On the music and message of Marian Anderson’s 1941 rendition of “Crucifixion”

Posted on: October 22, 2021

“Over the summer, the Sony Classical label released ‘Marian Anderson: Beyond the Music,’ a sumptuous boxed set containing the contralto’s complete published recordings for the RCA Victor label, from 1924 to 1966,” writes Alex Ross in Tuesday’s (10/19) New Yorker. “By all reports, her wide-ranging contralto possessed the kind of resonant halo that technology is helpless to reproduce.
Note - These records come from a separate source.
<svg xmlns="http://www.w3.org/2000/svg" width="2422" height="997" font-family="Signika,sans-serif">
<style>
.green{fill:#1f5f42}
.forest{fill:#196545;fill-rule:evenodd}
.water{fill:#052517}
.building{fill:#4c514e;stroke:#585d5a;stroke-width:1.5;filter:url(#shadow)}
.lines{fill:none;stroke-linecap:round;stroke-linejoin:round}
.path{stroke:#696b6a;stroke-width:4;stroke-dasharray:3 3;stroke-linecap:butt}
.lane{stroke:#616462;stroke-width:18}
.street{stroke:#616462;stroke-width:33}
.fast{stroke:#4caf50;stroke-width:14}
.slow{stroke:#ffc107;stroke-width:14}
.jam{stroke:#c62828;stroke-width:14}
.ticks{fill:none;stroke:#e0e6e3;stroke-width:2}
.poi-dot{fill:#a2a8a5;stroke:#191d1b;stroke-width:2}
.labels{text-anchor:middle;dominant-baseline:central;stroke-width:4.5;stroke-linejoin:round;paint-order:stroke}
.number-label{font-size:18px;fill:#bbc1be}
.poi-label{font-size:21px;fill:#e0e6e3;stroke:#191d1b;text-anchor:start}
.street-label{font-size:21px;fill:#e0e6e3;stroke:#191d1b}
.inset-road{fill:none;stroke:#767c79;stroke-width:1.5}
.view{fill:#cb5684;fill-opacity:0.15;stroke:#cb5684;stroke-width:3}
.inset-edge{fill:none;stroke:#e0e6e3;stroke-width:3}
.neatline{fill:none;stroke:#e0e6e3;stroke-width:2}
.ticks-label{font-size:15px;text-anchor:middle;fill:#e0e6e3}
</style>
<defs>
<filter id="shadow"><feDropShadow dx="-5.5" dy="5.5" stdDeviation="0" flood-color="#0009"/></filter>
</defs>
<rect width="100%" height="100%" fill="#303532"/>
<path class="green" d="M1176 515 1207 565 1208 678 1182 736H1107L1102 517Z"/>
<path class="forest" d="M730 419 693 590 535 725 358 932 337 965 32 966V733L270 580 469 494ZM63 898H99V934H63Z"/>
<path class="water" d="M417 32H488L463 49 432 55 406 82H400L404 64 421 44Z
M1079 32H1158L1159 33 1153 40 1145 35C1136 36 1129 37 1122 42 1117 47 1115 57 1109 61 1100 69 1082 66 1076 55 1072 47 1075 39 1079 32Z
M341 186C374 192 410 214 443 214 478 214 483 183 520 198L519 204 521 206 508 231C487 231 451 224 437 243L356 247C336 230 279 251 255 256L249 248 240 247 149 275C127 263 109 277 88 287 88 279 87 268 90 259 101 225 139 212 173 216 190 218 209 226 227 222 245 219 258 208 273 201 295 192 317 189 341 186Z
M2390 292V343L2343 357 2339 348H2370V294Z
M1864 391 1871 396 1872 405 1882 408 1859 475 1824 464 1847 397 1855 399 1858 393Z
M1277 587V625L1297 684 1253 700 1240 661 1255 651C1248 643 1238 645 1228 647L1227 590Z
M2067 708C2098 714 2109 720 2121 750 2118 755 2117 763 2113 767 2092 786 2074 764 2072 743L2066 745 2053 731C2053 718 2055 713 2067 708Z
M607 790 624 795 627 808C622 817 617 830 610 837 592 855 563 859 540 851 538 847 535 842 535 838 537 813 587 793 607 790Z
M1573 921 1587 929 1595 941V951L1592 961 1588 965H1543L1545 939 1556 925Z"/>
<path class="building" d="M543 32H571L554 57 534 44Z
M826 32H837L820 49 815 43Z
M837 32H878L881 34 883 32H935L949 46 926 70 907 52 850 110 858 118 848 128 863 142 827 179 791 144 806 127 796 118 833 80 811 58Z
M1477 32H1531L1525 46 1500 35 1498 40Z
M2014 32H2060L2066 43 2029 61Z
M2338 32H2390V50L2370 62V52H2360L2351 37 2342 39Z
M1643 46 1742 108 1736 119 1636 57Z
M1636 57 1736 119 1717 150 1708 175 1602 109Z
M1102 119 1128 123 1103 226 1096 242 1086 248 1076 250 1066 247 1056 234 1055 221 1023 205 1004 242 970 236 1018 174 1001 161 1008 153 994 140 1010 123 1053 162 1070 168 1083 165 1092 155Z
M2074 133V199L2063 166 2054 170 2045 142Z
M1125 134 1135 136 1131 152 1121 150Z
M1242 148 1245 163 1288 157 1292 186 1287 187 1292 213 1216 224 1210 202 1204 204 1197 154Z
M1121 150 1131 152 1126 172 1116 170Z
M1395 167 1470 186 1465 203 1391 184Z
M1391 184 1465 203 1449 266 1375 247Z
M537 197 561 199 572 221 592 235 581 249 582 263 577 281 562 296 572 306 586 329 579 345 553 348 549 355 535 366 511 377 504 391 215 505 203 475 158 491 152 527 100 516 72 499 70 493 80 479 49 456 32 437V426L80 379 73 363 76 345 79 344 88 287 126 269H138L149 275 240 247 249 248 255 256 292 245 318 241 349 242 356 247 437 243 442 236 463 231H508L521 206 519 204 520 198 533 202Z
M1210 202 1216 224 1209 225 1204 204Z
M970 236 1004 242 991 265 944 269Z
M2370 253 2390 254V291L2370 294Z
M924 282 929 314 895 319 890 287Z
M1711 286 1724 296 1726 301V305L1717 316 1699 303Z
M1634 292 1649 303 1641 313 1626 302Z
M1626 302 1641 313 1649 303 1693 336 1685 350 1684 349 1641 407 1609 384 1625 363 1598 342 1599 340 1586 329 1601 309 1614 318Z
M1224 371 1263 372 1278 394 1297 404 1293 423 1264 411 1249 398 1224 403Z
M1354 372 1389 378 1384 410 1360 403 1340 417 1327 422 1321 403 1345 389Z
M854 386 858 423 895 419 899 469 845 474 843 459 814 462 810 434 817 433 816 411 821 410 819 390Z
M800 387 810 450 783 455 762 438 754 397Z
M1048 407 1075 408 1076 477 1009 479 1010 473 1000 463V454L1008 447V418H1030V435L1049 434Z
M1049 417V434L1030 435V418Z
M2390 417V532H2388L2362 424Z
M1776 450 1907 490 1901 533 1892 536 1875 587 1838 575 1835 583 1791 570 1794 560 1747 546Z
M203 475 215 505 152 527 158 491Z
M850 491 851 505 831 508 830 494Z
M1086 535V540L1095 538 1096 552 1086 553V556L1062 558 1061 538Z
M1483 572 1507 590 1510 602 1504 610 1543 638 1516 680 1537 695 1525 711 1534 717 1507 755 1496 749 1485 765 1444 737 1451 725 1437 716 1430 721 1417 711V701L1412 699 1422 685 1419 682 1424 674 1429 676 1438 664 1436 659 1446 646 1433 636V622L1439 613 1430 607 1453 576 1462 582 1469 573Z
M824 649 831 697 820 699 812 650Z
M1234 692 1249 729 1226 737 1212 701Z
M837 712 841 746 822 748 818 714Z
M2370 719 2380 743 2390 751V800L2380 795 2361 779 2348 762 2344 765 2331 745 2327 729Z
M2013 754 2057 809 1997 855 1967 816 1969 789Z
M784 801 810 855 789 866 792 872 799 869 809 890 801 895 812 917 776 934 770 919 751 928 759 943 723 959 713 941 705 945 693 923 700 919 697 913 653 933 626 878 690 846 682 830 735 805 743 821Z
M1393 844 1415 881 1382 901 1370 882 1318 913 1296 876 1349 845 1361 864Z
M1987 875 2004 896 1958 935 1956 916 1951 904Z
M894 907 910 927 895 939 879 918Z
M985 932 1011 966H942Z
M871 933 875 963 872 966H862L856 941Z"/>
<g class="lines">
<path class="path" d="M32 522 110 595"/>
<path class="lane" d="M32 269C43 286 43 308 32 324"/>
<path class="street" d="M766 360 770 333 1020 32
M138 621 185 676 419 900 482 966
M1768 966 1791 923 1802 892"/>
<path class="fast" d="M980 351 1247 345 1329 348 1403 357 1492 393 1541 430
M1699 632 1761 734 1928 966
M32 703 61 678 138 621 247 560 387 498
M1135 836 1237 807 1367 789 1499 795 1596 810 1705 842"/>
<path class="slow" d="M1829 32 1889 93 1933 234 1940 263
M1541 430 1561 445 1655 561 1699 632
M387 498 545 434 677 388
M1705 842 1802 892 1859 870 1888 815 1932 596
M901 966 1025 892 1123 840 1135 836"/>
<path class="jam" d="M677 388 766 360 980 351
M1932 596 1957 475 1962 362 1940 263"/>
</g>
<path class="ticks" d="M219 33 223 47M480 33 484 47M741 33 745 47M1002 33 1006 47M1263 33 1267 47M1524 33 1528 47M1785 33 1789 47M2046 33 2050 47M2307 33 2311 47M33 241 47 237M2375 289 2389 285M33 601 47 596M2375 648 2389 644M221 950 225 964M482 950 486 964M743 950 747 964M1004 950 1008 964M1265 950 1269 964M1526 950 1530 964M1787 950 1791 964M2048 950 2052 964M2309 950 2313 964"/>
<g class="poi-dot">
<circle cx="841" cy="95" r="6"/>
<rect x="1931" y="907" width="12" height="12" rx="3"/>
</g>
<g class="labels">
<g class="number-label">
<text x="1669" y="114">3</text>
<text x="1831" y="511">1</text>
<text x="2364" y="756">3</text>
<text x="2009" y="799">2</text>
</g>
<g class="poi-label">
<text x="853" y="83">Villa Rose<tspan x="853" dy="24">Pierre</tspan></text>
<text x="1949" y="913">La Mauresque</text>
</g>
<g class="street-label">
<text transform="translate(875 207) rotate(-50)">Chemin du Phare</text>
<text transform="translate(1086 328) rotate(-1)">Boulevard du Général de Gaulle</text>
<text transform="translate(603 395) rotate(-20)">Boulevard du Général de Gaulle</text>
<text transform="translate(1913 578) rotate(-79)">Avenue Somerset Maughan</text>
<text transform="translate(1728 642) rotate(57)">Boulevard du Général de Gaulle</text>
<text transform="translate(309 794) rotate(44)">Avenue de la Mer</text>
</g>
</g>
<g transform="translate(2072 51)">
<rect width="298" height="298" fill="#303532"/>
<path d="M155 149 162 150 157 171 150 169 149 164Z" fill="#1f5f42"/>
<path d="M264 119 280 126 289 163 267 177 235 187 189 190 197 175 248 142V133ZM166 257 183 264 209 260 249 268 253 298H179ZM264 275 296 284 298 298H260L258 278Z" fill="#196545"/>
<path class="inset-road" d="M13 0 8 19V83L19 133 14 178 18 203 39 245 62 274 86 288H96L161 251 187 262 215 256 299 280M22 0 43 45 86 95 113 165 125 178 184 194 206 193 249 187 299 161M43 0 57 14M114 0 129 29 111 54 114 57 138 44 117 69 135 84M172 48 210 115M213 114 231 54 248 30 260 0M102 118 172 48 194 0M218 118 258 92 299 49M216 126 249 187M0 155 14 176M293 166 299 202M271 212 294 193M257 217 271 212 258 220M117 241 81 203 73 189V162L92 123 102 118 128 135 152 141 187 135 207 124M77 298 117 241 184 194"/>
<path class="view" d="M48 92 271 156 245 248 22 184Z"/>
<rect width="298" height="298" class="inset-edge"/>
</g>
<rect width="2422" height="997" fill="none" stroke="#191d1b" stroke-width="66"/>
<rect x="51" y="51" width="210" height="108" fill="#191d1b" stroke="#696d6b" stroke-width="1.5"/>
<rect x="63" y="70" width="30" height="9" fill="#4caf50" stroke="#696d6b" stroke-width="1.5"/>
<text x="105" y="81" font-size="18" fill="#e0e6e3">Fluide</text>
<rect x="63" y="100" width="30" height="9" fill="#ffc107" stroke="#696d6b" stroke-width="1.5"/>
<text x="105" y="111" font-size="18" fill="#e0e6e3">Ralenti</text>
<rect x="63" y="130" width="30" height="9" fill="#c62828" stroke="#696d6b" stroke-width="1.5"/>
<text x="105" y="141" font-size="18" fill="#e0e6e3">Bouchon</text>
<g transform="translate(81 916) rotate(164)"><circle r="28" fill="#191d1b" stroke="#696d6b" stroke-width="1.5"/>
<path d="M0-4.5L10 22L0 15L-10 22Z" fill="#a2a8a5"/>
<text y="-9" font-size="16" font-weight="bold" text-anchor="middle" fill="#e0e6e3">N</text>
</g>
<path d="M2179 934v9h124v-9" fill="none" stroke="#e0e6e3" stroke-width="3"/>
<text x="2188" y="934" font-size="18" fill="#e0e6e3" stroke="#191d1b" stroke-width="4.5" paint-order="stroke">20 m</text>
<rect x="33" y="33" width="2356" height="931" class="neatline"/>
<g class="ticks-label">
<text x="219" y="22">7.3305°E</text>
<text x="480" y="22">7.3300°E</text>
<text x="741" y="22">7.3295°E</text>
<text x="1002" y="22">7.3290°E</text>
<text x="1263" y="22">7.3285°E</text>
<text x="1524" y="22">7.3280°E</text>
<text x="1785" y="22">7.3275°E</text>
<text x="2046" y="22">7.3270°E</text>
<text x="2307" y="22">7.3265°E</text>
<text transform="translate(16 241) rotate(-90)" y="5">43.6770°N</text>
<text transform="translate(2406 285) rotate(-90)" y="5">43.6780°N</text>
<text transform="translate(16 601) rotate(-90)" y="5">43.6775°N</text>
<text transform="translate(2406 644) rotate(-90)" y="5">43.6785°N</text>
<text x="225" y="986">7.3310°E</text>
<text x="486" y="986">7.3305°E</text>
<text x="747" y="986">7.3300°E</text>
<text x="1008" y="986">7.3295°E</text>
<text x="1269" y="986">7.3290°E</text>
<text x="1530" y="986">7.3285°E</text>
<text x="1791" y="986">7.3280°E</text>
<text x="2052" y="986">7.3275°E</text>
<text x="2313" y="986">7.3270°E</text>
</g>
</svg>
A complicating factor is that racism in the music business prevented her from being fully documented when she was in her prime…. I was stopped short by a track on the first disk … the Easter hymn ‘Crucifixion,’ also known as ‘He Never Said a Mumblin’ Word.’ … Anderson liked to sing ‘Crucifixion’ at a glacial tempo, but the 1941 recording flirts with absolute stasis…. The descent to the bottom E inspires a particular kind of awe: the dynamic is low, but the ground seems to tremble.… ‘Crucifixion’ exemplifies, in a way, the entire strategy of Anderson’s career: to remain above the fray, saying hardly a word about the racist society in which she had to move…. How passive, though, is Anderson’s rendition of ‘Crucifixion’? … In my own mind’s eye, Anderson is raising an arm and pointing a finger as she sings.”